Why don’t they get it? Part of the problem is that file trading and CD burners are new technology, and old established industries have always feared new technology. The biggest part, however, is that greedy businessmen cannot tolerate competition. File trading networks are competition to all three parts of the payola system: the labels, the radio stations, and most of all, the indies. Once it is clear to all that radio is “old and busted,” and that file trading is “the new hotness,” the indies will be out of a very lucrative career.

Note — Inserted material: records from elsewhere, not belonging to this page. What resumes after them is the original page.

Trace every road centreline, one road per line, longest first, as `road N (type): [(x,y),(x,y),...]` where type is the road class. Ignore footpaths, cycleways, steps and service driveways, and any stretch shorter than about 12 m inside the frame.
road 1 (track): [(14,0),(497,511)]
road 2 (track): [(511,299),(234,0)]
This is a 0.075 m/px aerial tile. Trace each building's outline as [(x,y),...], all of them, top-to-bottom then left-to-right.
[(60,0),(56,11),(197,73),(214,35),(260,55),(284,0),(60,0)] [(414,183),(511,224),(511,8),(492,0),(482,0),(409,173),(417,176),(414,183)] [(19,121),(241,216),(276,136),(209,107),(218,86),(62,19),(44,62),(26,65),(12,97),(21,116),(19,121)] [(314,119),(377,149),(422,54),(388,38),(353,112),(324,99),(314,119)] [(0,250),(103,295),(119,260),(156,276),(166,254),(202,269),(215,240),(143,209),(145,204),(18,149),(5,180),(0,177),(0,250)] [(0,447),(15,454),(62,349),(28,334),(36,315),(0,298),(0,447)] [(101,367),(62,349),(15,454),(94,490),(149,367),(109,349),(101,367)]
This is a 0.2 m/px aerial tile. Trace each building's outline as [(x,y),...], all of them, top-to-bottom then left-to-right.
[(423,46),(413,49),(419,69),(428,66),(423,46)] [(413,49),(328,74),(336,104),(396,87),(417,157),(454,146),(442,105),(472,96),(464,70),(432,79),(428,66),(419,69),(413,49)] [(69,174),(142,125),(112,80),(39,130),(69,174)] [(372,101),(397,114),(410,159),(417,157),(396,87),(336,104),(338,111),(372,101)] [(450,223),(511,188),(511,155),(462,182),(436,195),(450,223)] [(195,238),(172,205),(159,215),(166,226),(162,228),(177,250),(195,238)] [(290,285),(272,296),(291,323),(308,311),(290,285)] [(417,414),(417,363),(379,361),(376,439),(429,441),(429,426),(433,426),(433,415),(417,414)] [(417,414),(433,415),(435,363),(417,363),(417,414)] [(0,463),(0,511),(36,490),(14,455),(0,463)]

To use an expression, the genie is out of the bottle. The recording industry, the radio industry, and the indies cannot just make file trading go away any more than the horse and buggy industry could just make automobiles go away. Maybe the labels will come to understand that promotion like Napster used to provide; like Kazaa and Morpheus now provide; is worth paying for. Maybe they will start giving the indies millions per year to payola the file trading networks. Maybe they could add tag lines saying what label artists use to the songs circulating on the net. They probably will not do this, as their apparent goal is to make all forms of entertainment pay-for-play.

It would be great for artists and fans if songs as ads, independent promoters, and all forms of payola were banned. That, however, is unlikely. All the players in the payola system may yet destroy each other in the end. We can only hope a new music industry of, by, and for people who love music can rise from the ashes when they are gone.